** RECORDS FOR THE TASK follows **

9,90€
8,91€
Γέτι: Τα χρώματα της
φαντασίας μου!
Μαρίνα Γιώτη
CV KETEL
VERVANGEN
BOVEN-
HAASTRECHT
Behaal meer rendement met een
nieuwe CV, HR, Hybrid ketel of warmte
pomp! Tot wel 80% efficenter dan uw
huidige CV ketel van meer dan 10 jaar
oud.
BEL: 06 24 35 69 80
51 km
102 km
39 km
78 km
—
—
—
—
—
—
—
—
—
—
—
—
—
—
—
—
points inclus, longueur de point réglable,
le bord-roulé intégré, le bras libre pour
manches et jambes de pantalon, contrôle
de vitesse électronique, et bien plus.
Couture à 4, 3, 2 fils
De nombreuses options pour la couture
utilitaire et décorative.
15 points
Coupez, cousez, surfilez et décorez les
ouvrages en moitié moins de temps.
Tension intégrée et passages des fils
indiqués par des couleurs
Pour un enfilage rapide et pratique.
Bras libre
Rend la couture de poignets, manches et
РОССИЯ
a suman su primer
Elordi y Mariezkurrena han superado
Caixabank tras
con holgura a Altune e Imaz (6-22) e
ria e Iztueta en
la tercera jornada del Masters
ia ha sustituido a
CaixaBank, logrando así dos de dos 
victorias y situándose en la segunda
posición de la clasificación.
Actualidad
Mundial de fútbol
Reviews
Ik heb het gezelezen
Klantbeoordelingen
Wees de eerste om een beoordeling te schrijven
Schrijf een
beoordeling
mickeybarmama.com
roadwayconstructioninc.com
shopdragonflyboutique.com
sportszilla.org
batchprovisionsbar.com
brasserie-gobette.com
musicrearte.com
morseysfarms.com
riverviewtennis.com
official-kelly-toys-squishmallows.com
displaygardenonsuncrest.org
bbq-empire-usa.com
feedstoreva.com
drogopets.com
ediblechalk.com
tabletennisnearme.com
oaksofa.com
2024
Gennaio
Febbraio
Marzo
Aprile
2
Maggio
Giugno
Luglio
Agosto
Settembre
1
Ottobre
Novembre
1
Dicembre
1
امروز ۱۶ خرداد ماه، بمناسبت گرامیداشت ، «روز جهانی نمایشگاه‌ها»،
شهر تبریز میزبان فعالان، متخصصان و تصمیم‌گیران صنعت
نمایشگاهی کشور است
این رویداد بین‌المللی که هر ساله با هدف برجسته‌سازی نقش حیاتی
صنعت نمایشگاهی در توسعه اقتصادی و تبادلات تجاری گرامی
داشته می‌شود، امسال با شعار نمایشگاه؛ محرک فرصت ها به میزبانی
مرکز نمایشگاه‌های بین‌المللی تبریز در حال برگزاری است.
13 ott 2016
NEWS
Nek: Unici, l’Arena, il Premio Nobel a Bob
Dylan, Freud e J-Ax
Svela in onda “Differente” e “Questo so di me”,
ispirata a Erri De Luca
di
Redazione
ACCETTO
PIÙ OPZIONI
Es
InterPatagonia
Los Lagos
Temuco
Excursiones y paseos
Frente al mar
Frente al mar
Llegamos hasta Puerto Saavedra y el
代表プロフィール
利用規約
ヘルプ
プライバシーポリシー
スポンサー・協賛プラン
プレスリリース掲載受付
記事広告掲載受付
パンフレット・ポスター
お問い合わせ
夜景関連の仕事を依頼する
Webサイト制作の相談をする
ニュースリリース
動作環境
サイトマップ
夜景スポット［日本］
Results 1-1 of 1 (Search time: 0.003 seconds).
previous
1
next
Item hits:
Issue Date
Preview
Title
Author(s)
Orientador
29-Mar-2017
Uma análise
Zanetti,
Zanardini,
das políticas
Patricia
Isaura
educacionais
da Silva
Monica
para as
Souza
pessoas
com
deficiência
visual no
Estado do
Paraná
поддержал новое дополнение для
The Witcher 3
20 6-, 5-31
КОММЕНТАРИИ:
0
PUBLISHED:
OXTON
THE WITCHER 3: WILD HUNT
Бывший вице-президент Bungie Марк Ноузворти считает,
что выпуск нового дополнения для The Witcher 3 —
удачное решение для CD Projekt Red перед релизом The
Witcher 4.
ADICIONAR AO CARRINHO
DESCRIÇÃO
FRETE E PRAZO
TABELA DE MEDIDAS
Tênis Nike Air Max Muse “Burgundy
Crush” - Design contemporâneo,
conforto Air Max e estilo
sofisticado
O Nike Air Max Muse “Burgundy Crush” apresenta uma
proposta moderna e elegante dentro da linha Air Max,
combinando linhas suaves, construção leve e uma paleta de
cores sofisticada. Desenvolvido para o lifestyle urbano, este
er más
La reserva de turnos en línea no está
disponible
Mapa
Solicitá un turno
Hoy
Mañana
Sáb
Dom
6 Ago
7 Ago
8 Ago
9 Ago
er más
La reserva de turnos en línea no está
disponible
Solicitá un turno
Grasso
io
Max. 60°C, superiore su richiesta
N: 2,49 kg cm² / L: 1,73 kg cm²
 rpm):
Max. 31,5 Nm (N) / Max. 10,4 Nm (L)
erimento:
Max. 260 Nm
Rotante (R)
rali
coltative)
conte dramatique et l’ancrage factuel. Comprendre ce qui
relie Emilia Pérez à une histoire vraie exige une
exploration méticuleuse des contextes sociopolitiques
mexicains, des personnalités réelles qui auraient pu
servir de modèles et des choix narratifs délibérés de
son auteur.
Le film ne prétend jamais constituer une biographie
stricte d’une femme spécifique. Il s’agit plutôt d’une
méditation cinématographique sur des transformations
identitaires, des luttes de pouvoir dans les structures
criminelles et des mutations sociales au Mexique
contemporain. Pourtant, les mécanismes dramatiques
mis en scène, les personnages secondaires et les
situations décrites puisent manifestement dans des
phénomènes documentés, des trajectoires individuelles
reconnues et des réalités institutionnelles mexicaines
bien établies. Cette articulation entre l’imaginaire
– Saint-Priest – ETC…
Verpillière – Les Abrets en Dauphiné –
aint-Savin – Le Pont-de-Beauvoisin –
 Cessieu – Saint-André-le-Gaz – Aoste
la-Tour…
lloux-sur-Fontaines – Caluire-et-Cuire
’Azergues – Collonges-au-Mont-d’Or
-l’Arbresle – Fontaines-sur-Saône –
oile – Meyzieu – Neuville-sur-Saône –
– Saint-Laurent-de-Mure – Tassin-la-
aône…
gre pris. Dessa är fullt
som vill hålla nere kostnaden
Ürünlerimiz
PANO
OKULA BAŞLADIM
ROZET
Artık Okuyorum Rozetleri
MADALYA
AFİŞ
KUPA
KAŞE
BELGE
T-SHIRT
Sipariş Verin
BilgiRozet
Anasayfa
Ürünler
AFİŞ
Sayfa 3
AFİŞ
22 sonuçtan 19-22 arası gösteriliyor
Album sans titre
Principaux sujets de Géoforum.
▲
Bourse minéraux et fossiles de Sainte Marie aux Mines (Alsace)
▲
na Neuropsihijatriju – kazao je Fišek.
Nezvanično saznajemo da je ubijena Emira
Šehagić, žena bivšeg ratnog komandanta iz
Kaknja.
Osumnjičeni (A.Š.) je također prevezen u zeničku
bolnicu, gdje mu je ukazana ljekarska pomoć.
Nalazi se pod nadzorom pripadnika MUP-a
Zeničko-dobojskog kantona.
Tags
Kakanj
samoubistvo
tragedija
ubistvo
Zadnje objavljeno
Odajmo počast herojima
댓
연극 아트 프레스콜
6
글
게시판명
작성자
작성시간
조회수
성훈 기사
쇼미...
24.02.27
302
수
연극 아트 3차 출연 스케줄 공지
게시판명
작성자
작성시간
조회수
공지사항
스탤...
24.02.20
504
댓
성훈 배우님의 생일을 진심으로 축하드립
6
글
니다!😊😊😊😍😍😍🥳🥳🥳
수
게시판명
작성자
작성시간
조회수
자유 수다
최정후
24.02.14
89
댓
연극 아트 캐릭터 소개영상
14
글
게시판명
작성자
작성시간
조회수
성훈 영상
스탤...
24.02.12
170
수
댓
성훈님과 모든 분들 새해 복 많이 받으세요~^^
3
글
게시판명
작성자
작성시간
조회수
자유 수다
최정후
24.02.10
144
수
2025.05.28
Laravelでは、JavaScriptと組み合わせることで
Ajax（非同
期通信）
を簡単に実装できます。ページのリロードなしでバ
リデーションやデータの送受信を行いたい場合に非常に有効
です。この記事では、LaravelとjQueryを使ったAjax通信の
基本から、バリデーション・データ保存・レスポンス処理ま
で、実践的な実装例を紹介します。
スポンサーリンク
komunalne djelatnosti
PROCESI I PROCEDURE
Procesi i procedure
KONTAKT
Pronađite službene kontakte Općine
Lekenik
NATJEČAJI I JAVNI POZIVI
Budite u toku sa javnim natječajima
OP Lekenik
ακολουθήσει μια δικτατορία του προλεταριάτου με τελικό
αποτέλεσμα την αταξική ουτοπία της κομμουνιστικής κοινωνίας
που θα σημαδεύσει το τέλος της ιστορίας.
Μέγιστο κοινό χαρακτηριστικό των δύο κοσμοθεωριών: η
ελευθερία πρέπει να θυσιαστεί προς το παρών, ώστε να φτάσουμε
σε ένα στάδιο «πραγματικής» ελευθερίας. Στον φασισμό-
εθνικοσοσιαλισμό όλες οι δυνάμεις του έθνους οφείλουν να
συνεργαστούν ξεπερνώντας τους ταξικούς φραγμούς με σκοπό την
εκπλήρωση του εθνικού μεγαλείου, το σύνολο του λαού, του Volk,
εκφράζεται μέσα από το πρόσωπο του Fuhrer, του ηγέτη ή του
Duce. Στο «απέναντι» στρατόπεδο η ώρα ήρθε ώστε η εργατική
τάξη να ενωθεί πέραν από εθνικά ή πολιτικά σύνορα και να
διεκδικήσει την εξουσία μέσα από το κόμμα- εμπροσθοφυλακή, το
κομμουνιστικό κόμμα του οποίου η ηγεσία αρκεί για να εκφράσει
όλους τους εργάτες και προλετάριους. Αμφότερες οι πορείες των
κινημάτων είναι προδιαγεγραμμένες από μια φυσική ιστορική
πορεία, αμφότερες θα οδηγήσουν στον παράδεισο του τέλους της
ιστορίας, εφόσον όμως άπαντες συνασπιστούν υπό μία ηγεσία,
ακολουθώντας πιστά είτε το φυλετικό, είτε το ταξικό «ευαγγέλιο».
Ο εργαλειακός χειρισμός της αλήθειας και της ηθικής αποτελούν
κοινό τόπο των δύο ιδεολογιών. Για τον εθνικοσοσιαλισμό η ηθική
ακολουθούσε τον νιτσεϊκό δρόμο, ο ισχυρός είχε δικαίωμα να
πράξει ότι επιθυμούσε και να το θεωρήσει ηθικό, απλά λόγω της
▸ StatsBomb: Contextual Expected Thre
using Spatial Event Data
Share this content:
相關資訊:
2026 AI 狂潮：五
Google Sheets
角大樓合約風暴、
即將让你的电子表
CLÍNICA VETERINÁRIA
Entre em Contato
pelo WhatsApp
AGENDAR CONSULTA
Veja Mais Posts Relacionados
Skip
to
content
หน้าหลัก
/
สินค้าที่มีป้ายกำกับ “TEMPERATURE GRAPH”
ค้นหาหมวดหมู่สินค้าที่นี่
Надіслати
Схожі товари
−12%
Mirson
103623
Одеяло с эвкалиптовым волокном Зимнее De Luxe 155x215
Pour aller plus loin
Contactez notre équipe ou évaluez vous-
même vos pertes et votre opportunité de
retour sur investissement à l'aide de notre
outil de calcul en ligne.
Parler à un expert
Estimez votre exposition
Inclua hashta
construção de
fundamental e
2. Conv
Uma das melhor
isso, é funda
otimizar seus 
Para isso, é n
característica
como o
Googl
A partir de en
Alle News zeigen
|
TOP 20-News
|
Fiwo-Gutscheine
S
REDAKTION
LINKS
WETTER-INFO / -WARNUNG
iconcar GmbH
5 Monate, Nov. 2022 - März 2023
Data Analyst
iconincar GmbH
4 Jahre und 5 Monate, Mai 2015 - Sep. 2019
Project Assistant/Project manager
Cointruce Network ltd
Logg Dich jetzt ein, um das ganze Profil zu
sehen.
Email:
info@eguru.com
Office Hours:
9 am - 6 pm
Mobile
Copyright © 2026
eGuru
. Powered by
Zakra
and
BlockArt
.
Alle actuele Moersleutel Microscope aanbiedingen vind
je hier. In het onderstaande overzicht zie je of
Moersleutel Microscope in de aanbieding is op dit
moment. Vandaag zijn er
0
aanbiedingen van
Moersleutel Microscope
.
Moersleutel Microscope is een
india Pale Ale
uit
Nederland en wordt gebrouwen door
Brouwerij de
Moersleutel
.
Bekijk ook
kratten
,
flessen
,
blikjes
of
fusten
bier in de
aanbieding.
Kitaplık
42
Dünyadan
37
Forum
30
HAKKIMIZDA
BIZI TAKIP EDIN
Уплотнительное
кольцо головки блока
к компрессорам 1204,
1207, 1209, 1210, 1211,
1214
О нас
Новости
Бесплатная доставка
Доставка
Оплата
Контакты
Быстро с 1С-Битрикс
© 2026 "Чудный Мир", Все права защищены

** End of RECORDS FOR THE TASK **

*PROBLEM STATEMENT*. Gather each line from the listing above that holds "meer".

*ANSWER SPACE*.
Behaal meer rendement met een
huidige CV ketel van meer dan 10 jaar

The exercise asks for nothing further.